The biggest market for the suite is likely to be smaller labs just beginning to use genetic testing. A lab buying its first Illumina sequencer is likely to need a great deal of new compute infrastructure to make use of it; BaseSpace provides that as a unified service. “Our mission is basically to lower the barrier to genomics,” says Chikarmane. “One of the things we’re finding more and more is that, while the cost of sequencing is going down, the cost of processing all the data that comes off the sequencer and doing the interpretation has been stuck in the same place it has been for years.”
However, Illumina is also pitching its unified analysis product to established labs doing genomics on a larger scale. These labs already have their own systems in place to handle their analysis and interpretation, often through a combination of vendor-provided, open source, and custom-built software. But Chikarmane says that the volume of DNA sequencing is starting to outpace many of these legacy systems, and a comprehensive service offering may be attractive even to labs that have traditionally dealt with their bioinformatics in-house. It helps that the pieces in the BaseSpace Suite are exchangeable, just like in the BaseSpace Sequence Hub, so users are not bound to exclusively using Illumina-designed tools. Many of the most popular software kits, like GATK and the Tuxedo Suite, are already present in Illumina’s “app store.”
The BaseSpace Suite also includes two programs geared to the interests of larger labs connected to hospital networks or pharma companies. Cohort Analyzer, previously called NextBio Clinical, connects genomic data with individual patient IDs, to track traits and outcomes across groups of individuals and over time. Correlation Engine, previously NextBio Research, is aimed more at basic research, tapping into the NextBio and Illumina knowledge base for gene pathway analyses and preclinical studies on disease models.

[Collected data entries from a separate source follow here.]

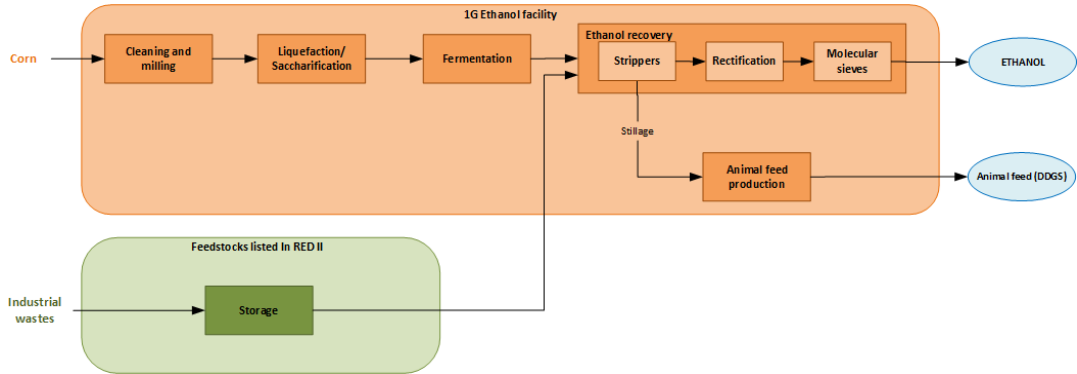
Figure 7. Descriptive flow sheet of the scenario 1.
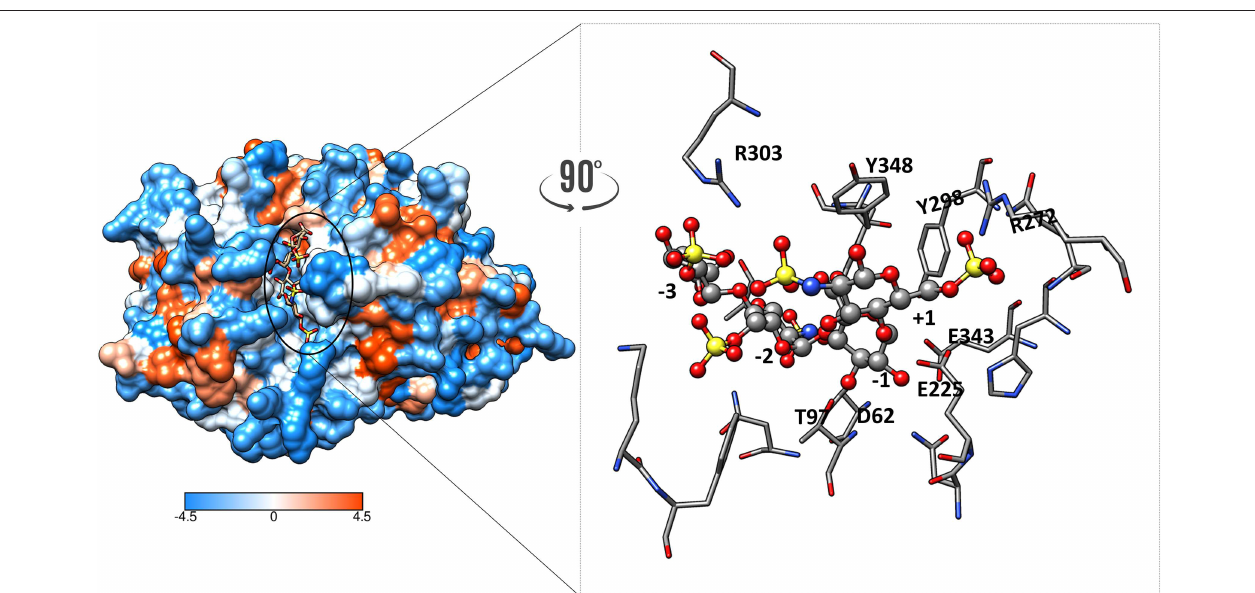
FIGURE 2 | Hydrophobic surface of heparanase showing heparin tetrasaccharide in the catalytic cleft. The orange color indicates hydrophobicity whereas the blue show hydrophilic surfaces. Zoom-in view of the catalytic cleft in complex with the heparin tetrasaccharide substrate showing interactions at various subsites. Hydrogens are not shown for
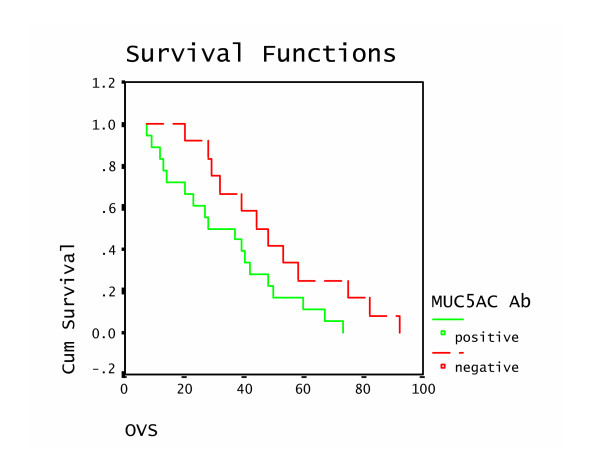
Survival curve of the colorectal tumor patients with MUC5AC antibody positive and MUC5AC antibody negative determined by the Kaplan Meier method. MUC5AC antibody positive patients showed significantly worse survival than those with MUC5AC antibody negative patients (p = 0.052). Cum Survival = Probability of cumulative survival. OVS = Overall survival.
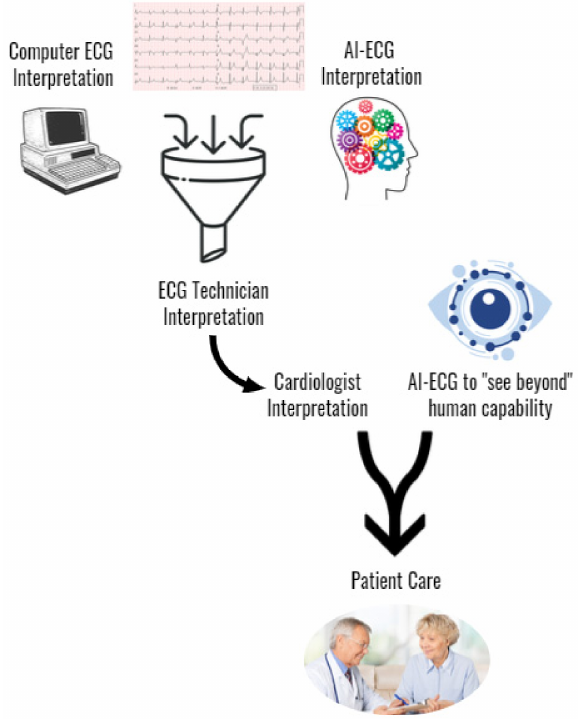
Figure 3. Proposed incorporation of AI-ECG into the clinical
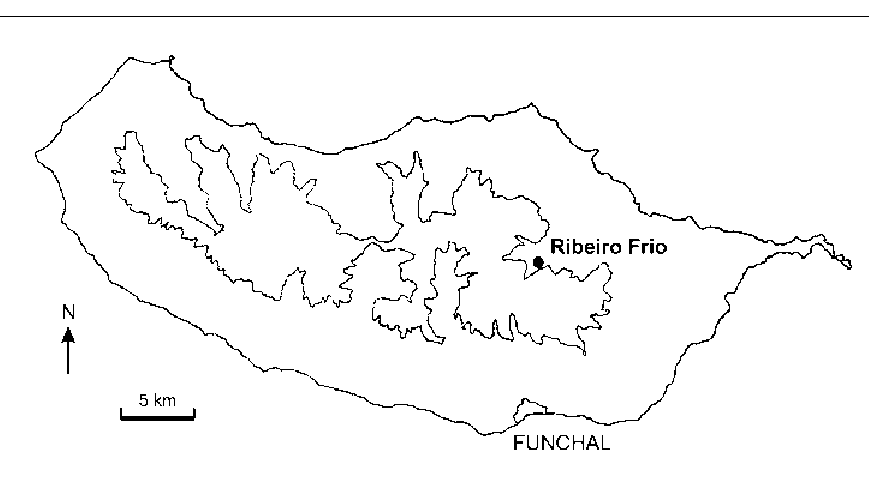
Fig. 1. Sketch map of Madeira. areas above 1000 m altitude within the internal line. adapted from arvidsson and Wall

Illumina is not the only sequencing company to move heavily into software in recent years. Thermo Fisher has a similar unified solution in its Torrent Suite and Ion Reporter software, and QIAGEN, which recently released its first sequencer, embedded analysis and interpretation software as a package with the machine.
The BaseSpace model, however, is slightly less of a walled garden, letting users add or swap in third-party tools from the Sequence Hub while keeping their data inside the Illumina cloud. There are currently around 80 apps in BaseSpace, almost half from outside developers, who may make their tools free or charge on a subscription or pay-as-you-go basis. Because Illumina charges for storage and for the BaseSpace Suite as a service, not for the use of its tools, the company’s incentive is to invite as many new programs into the Sequence Hub as possible, even where they overlap with its own products.
“If I look at the whole industry, there’s a lot of do-it-yourself out there, but especially the [customers] that are commercially focused are looking for package solutions,” says Chikarmane. “We want to make sure that between our own applications we are as seamlessly integrated as possible, so they have a certain advantage. But we don’t do anything to prevent them from adopting third party applications.”